▶ [TASK GOAL] Nothing in the records below may change; print them all exactly.

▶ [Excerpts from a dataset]
::::::::::

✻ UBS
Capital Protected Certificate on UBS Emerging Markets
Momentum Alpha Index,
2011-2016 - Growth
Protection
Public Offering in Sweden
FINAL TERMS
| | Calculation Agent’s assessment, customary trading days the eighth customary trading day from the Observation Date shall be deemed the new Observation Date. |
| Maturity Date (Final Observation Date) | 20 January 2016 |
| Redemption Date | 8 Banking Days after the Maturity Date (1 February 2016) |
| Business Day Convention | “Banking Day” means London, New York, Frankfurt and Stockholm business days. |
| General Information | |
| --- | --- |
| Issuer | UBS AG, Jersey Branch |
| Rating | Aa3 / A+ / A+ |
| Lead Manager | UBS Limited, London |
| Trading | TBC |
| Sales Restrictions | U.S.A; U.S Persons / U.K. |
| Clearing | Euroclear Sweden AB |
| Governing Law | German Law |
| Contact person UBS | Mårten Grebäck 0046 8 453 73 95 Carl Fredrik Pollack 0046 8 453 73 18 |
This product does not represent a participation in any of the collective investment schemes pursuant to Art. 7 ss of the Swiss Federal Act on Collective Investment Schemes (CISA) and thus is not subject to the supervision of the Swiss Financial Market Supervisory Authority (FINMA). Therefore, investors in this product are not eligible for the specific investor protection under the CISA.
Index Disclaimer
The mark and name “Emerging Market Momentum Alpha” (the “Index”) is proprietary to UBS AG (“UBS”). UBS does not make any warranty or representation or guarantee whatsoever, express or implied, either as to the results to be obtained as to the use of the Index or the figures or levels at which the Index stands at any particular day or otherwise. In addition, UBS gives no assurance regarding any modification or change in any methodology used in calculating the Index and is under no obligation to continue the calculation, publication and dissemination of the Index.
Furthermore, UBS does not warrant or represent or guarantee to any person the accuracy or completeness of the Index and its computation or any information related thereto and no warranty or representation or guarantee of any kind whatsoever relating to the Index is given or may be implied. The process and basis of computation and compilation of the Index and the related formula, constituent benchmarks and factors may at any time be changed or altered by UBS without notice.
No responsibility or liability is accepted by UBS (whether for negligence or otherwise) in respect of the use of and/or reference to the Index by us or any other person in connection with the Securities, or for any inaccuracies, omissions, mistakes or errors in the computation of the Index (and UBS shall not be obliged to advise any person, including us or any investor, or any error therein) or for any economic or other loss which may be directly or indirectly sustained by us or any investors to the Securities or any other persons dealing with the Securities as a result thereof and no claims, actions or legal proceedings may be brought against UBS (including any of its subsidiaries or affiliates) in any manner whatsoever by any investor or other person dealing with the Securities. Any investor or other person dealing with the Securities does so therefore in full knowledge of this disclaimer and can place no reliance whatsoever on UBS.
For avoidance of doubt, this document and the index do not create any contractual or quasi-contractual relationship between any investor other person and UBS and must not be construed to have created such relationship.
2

::::::::::

▶ [RESULT]
✻ UBS
Capital Protected Certificate on UBS Emerging Markets
Momentum Alpha Index,
2011-2016 - Growth
Protection
Public Offering in Sweden
FINAL TERMS
| | Calculation Agent’s assessment, customary trading days the eighth customary trading day from the Observation Date shall be deemed the new Observation Date. |
| Maturity Date (Final Observation Date) | 20 January 2016 |
| Redemption Date | 8 Banking Days after the Maturity Date (1 February 2016) |
| Business Day Convention | “Banking Day” means London, New York, Frankfurt and Stockholm business days. |
| General Information | |
| --- | --- |
| Issuer | UBS AG, Jersey Branch |
| Rating | Aa3 / A+ / A+ |
| Lead Manager | UBS Limited, London |
| Trading | TBC |
| Sales Restrictions | U.S.A; U.S Persons / U.K. |
| Clearing | Euroclear Sweden AB |
| Governing Law | German Law |
| Contact person UBS | Mårten Grebäck 0046 8 453 73 95 Carl Fredrik Pollack 0046 8 453 73 18 |
This product does not represent a participation in any of the collective investment schemes pursuant to Art. 7 ss of the Swiss Federal Act on Collective Investment Schemes (CISA) and thus is not subject to the supervision of the Swiss Financial Market Supervisory Authority (FINMA). Therefore, investors in this product are not eligible for the specific investor protection under the CISA.
Index Disclaimer
The mark and name “Emerging Market Momentum Alpha” (the “Index”) is proprietary to UBS AG (“UBS”). UBS does not make any warranty or representation or guarantee whatsoever, express or implied, either as to the results to be obtained as to the use of the Index or the figures or levels at which the Index stands at any particular day or otherwise. In addition, UBS gives no assurance regarding any modification or change in any methodology used in calculating the Index and is under no obligation to continue the calculation, publication and dissemination of the Index.
Furthermore, UBS does not warrant or represent or guarantee to any person the accuracy or completeness of the Index and its computation or any information related thereto and no warranty or representation or guarantee of any kind whatsoever relating to the Index is given or may be implied. The process and basis of computation and compilation of the Index and the related formula, constituent benchmarks and factors may at any time be changed or altered by UBS without notice.
No responsibility or liability is accepted by UBS (whether for negligence or otherwise) in respect of the use of and/or reference to the Index by us or any other person in connection with the Securities, or for any inaccuracies, omissions, mistakes or errors in the computation of the Index (and UBS shall not be obliged to advise any person, including us or any investor, or any error therein) or for any economic or other loss which may be directly or indirectly sustained by us or any investors to the Securities or any other persons dealing with the Securities as a result thereof and no claims, actions or legal proceedings may be brought against UBS (including any of its subsidiaries or affiliates) in any manner whatsoever by any investor or other person dealing with the Securities. Any investor or other person dealing with the Securities does so therefore in full knowledge of this disclaimer and can place no reliance whatsoever on UBS.
For avoidance of doubt, this document and the index do not create any contractual or quasi-contractual relationship between any investor other person and UBS and must not be construed to have created such relationship.
2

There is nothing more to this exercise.